Are you suggesting that through centuries of changing fashions, the cultural bias of the Roman Empire is actually a major factor in today’s preference for short haired men in our culture?
I believe that yabob was simply saying that the culture of hair length hasn’t remained consistent over the centuries, by giving two examples of how it changed dramatically in the past. There have been periods when it was fashionable for men to have long hair and periods when it’s been fashionable for short. There’s nothing new about short hair being fashionable for men, because it cycles.

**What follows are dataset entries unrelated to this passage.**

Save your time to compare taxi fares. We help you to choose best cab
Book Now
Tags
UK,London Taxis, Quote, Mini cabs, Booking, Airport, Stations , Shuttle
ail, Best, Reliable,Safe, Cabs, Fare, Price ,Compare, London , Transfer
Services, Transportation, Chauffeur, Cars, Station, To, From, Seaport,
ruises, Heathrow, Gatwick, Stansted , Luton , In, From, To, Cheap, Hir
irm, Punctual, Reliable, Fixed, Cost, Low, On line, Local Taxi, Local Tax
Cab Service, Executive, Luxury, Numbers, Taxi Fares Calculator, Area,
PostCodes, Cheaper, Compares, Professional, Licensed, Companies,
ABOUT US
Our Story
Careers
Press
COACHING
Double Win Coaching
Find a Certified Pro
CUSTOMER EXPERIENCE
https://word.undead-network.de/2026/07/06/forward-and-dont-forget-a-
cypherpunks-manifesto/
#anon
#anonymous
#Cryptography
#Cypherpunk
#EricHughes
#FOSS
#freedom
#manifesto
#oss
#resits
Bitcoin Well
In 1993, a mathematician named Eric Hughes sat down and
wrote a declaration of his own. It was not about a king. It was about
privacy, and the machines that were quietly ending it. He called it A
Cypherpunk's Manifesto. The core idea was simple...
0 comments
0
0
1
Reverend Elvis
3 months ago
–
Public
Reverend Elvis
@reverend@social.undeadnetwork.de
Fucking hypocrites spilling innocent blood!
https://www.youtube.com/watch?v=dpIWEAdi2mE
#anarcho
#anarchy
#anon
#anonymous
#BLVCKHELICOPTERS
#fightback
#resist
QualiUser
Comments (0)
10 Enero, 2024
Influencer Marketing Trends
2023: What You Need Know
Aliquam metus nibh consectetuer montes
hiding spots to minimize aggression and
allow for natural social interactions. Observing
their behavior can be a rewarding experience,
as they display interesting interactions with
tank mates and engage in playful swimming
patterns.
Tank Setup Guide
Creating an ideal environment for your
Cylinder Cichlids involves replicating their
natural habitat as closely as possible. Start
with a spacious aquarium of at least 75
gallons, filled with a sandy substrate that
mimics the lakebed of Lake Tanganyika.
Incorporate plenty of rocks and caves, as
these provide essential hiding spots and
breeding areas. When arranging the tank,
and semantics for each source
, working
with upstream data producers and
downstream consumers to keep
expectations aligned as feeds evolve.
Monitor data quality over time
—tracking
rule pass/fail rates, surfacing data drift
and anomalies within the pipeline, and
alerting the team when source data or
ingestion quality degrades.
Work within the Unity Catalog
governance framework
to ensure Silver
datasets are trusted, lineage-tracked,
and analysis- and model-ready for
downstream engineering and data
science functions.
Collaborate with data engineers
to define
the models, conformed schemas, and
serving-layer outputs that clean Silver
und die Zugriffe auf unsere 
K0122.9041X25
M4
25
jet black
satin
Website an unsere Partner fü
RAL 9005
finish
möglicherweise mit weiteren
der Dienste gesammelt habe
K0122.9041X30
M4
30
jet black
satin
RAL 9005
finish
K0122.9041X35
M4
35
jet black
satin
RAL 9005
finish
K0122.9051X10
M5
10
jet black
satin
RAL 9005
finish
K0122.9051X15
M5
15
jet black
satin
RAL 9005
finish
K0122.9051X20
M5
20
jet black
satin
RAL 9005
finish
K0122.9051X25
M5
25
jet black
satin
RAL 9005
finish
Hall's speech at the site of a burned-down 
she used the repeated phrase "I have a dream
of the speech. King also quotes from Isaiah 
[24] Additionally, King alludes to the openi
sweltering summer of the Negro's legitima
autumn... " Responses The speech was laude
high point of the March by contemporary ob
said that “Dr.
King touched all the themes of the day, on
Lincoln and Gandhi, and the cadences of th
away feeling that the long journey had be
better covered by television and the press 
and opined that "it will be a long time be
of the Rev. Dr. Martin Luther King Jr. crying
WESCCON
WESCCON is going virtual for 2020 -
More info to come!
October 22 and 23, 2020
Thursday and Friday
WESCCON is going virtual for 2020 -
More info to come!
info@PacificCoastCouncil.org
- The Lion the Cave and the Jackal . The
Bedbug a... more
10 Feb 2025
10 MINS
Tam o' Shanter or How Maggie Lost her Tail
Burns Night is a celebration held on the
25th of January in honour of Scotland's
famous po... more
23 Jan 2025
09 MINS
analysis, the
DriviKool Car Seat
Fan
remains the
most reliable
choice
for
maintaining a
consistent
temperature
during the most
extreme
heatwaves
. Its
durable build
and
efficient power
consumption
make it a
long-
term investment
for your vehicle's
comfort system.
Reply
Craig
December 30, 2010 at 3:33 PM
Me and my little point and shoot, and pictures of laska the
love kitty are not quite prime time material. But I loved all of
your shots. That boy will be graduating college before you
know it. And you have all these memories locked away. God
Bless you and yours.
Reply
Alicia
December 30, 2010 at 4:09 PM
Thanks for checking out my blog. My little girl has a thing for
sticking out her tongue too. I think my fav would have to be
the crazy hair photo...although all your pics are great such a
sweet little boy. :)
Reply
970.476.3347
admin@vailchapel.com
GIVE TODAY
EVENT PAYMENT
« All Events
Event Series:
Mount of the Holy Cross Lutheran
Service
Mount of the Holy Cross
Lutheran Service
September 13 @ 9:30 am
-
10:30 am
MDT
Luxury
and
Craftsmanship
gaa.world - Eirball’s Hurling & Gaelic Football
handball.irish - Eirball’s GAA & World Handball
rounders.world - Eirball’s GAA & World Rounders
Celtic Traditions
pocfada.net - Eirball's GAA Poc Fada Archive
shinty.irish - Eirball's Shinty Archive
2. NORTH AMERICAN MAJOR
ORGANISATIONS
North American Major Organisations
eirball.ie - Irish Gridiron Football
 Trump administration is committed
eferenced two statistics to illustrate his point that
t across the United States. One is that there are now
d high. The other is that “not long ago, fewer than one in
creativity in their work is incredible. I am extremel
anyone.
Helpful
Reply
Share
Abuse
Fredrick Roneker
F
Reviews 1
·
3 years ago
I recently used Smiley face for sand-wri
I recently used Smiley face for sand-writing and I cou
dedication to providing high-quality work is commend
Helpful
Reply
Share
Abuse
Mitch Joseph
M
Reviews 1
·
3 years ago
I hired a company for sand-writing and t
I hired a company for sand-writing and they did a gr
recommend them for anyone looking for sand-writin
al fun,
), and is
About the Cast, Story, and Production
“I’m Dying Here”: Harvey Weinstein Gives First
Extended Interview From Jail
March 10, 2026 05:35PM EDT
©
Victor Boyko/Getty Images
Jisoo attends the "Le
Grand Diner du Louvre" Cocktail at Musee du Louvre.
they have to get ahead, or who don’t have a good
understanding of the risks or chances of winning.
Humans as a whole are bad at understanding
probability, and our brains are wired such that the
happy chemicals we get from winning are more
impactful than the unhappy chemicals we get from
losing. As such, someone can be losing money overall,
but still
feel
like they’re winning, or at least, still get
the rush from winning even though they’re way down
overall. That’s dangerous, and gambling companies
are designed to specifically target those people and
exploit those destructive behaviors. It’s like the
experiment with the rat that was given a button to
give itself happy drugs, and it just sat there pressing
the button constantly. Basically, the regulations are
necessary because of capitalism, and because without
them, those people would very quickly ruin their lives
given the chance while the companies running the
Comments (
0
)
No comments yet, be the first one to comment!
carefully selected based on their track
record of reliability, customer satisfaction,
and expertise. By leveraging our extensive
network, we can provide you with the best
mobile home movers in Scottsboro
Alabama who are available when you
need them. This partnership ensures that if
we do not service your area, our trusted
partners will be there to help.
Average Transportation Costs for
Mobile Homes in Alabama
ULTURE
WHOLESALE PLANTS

You were correct that the current cycle of short hair for men is relatively recent, but I think yabob was referring to the big picture and not the history of our current cultural trend.
I took yabob’s comment to imply some sort of disagreement. My point is that looking back to prehistoric times (or the Roman Empire, for that matter) is looking too far back if the question is about our current cultural bias.
If his point was only that the cultural bias has not remained consistent over the course of human history, then that’s pretty much what I implied as well.
:rolleyes: That generalization doesn’t hold up in my house.
My hair = Thinnish, need to condition the hell out of it to get it past my shoulder blades
My husband’s hair = Limitless and lovely. Naturally curly, shiny, long as hell, and seems to look even better when he doesn’t wash/care for it much!
Yes, pretty much what I was getting at.
I have a sword from the Far East bound with human hair. Apparenly the practice was that women would not cut their hair until they got married; when they married, they cut their hair and the hair was used to bind swords. Thus long hair was a sign of vailability.
So why is Jesus usually depicted with long hair?
Short and long are relative? Contradictions in the bible aren’t exactly uncommon. That passage also seems to imply that the purpose of a woman’s long hair is to “cover” her. I imagine that means to cover her nakedness, eh? But I’m pretty sure around the time of Christ they had that clothing stuff.
So…what’s the point, eh?
Or maybe since we wear clothing now, they can cut their hair. Men don’t need to cover their privite parts but women do?